Code edits may result in unexpected changes to dataset content, permissions, and structure. We recommend protecting production branches and requiring a review of proposed changes before merging; these options can be found in the branch settings. The pull request page will then offer various ways to analyze the impact of code changes on the affected datasets.
Evaluating the impact of changes requires the affected datasets to be built with the most recent code changes. This build is required on both the head branch (development) and the base branch (target):
The pull request page will warn you when affected datasets are stale. Clicking on Configure and build will allow you to review the stale datasets and build them on head and base branches.
The pull request page's staleness warning only covers affected datasets within a specific code repository. The pull request page does not warn about stale parent datasets outside of the repository or about uncommitted changes.
The Impact analysis tab provides information on datasets affected by the pull request. By default, it will only show directly affected datasets, excluding derived datasets that may be impacted. You can inspect the impact on additional tables by clicking on Add datasets to analysis.
Reviewing affected datasets requires access to the data. Inaccessible datasets will be indicated in the UI as inaccessible.
The way a repository determines the list of affected datasets can differ depending on the language you use. Python repositories use Transforms Level Logic Versioning (TLLV) to generate the list. In Java transforms, datasets are considered directly affected if their source file is changed by the pull request.
The impact analysis tab shows the following information:
Clicking on Add datasets to analysis will analyze the pull request's impact on derived datasets. All intermediate datasets between the selected dataset and the affected datasets will be added as well.
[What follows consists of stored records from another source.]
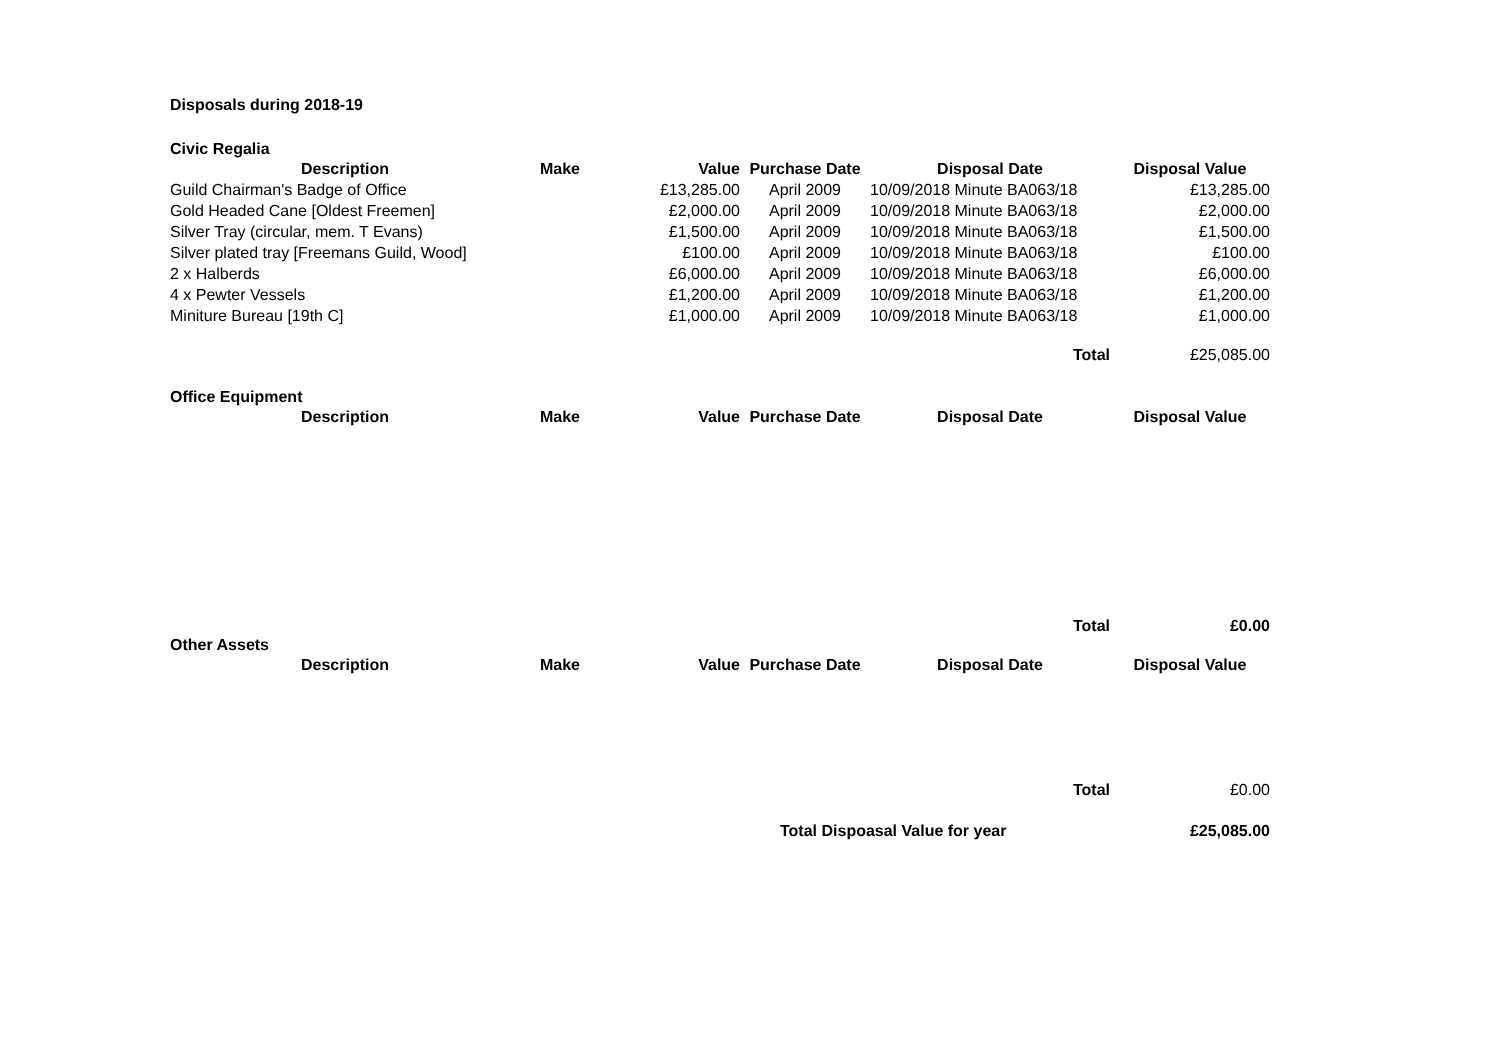Disposals during 2018-19
Civic Regalia
| Description | Make | Value | Purchase Date | Disposal Date | Disposal Value |
| --- | --- | --- | --- | --- | --- |
| Guild Chairman's Badge of Office | | £13,285.00 | April 2009 | 10/09/2018 Minute BA063/18 | £13,285.00 |
| Gold Headed Cane [Oldest Freemen] | | £2,000.00 | April 2009 | 10/09/2018 Minute BA063/18 | £2,000.00 |
| Silver Tray (circular, mem. T Evans) | | £1,500.00 | April 2009 | 10/09/2018 Minute BA063/18 | £1,500.00 |
| Silver plated tray [Freemans Guild, Wood] | | £100.00 | April 2009 | 10/09/2018 Minute BA063/18 | £100.00 |
| 2 x Halberds | | £6,000.00 | April 2009 | 10/09/2018 Minute BA063/18 | £6,000.00 |
| 4 x Pewter Vessels | | £1,200.00 | April 2009 | 10/09/2018 Minute BA063/18 | £1,200.00 |
| Miniture Bureau [19th C] | | £1,000.00 | April 2009 | 10/09/2018 Minute BA063/18 | £1,000.00 |
| | | | | Total | £25,085.00 |
Office Equipment
| Description | Make | Value | Purchase Date | Disposal Date | Disposal Value |
| --- | --- | --- | --- | --- | --- |
| | | | | Total | £0.00 |
Other Assets
| Description | Make | Value | Purchase Date | Disposal Date | Disposal Value |
| --- | --- | --- | --- | --- | --- |
| | | | | Total | £0.00 |
| | | | Total Dispoasal Value for year | | £25,085.00 |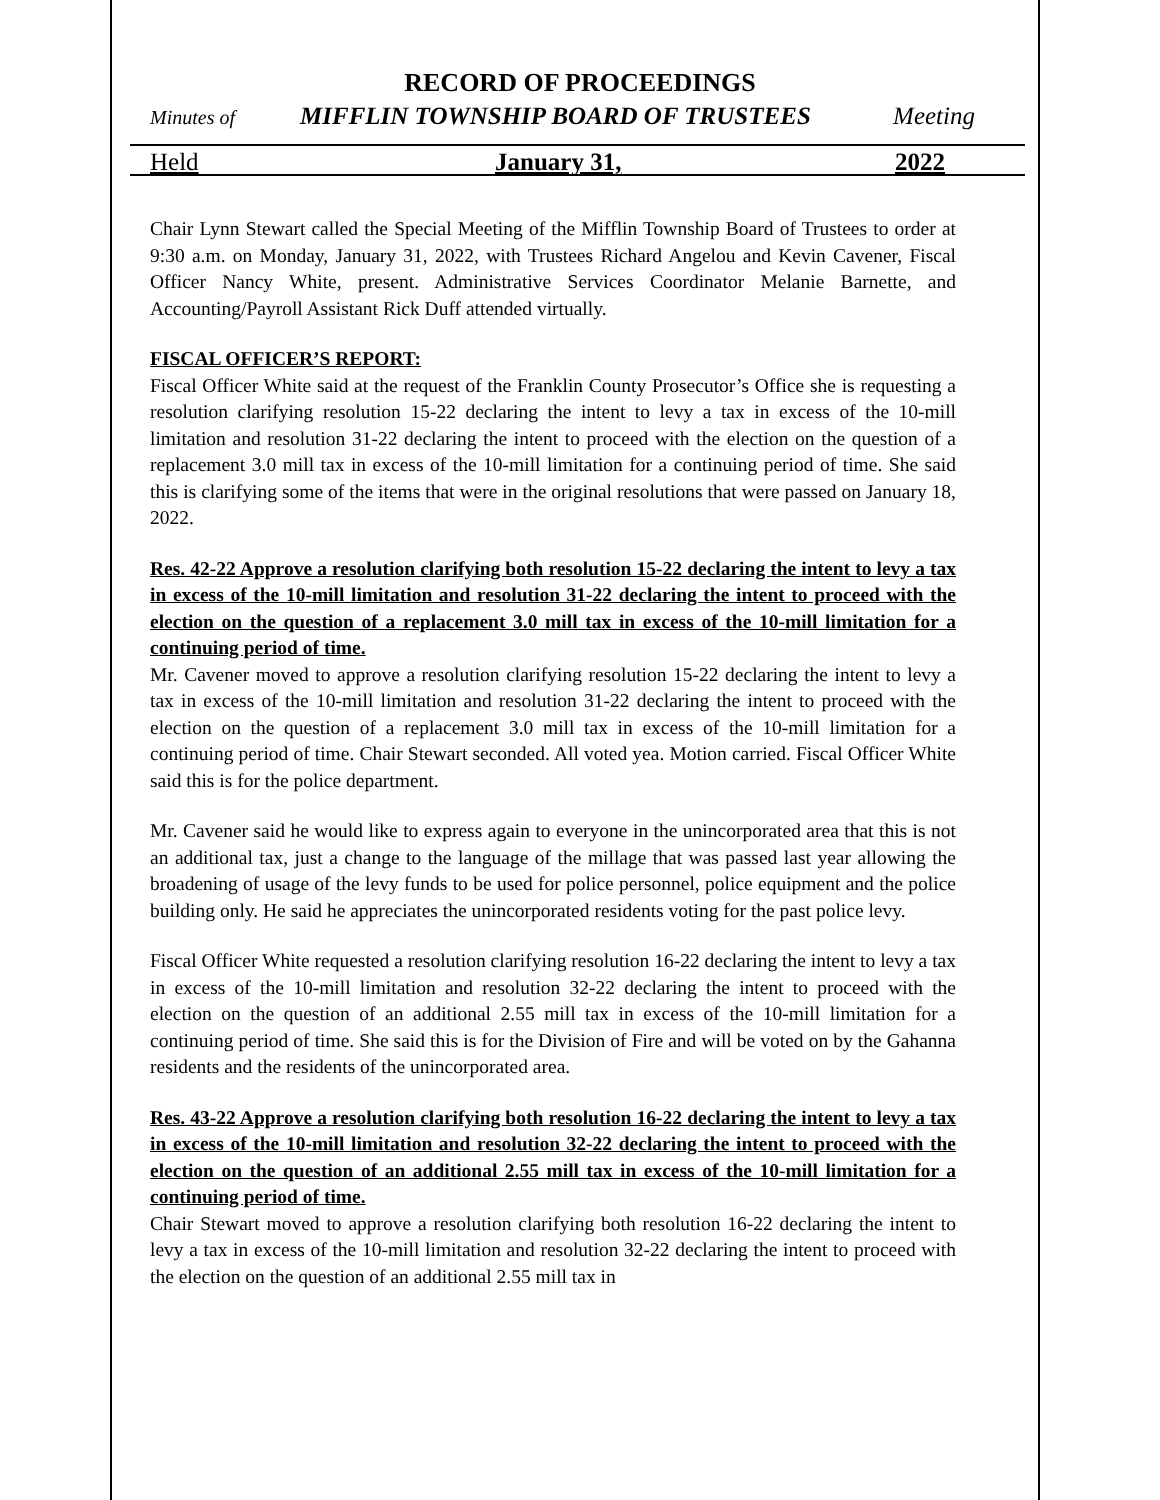RECORD OF PROCEEDINGS
Minutes of MIFFLIN TOWNSHIP BOARD OF TRUSTEES Meeting
Held January 31, 2022
Chair Lynn Stewart called the Special Meeting of the Mifflin Township Board of Trustees to order at 9:30 a.m. on Monday, January 31, 2022, with Trustees Richard Angelou and Kevin Cavener, Fiscal Officer Nancy White, present. Administrative Services Coordinator Melanie Barnette, and Accounting/Payroll Assistant Rick Duff attended virtually.
FISCAL OFFICER’S REPORT:
Fiscal Officer White said at the request of the Franklin County Prosecutor’s Office she is requesting a resolution clarifying resolution 15-22 declaring the intent to levy a tax in excess of the 10-mill limitation and resolution 31-22 declaring the intent to proceed with the election on the question of a replacement 3.0 mill tax in excess of the 10-mill limitation for a continuing period of time. She said this is clarifying some of the items that were in the original resolutions that were passed on January 18, 2022.
Res. 42-22 Approve a resolution clarifying both resolution 15-22 declaring the intent to levy a tax in excess of the 10-mill limitation and resolution 31-22 declaring the intent to proceed with the election on the question of a replacement 3.0 mill tax in excess of the 10-mill limitation for a continuing period of time.
Mr. Cavener moved to approve a resolution clarifying resolution 15-22 declaring the intent to levy a tax in excess of the 10-mill limitation and resolution 31-22 declaring the intent to proceed with the election on the question of a replacement 3.0 mill tax in excess of the 10-mill limitation for a continuing period of time. Chair Stewart seconded. All voted yea. Motion carried. Fiscal Officer White said this is for the police department.
Mr. Cavener said he would like to express again to everyone in the unincorporated area that this is not an additional tax, just a change to the language of the millage that was passed last year allowing the broadening of usage of the levy funds to be used for police personnel, police equipment and the police building only. He said he appreciates the unincorporated residents voting for the past police levy.
Fiscal Officer White requested a resolution clarifying resolution 16-22 declaring the intent to levy a tax in excess of the 10-mill limitation and resolution 32-22 declaring the intent to proceed with the election on the question of an additional 2.55 mill tax in excess of the 10-mill limitation for a continuing period of time. She said this is for the Division of Fire and will be voted on by the Gahanna residents and the residents of the unincorporated area.
Res. 43-22 Approve a resolution clarifying both resolution 16-22 declaring the intent to levy a tax in excess of the 10-mill limitation and resolution 32-22 declaring the intent to proceed with the election on the question of an additional 2.55 mill tax in excess of the 10-mill limitation for a continuing period of time.
Chair Stewart moved to approve a resolution clarifying both resolution 16-22 declaring the intent to levy a tax in excess of the 10-mill limitation and resolution 32-22 declaring the intent to proceed with the election on the question of an additional 2.55 mill tax in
The added datasets must not be stale in order to show impact information. Click on Configure and build to view an updated list of stale datasets and trigger a build.
The pipeline review tab offers a lineage view of the datasets affected by the pull request.
When one of the dataset nodes is selected, the changes to the transforms code file that generates this dataset is displayed along with the schema changes for each dataset generated by that code file. Navigating through the affected datasets in the order of data flow can help you understand how changes to different files and datasets correspond.
To keep track of your progress while reviewing the changes in a pull request, you can approve or reject each file individually. For transform source files, this review status is shown in the pipeline graph as an indicator on the corresponding output dataset nodes.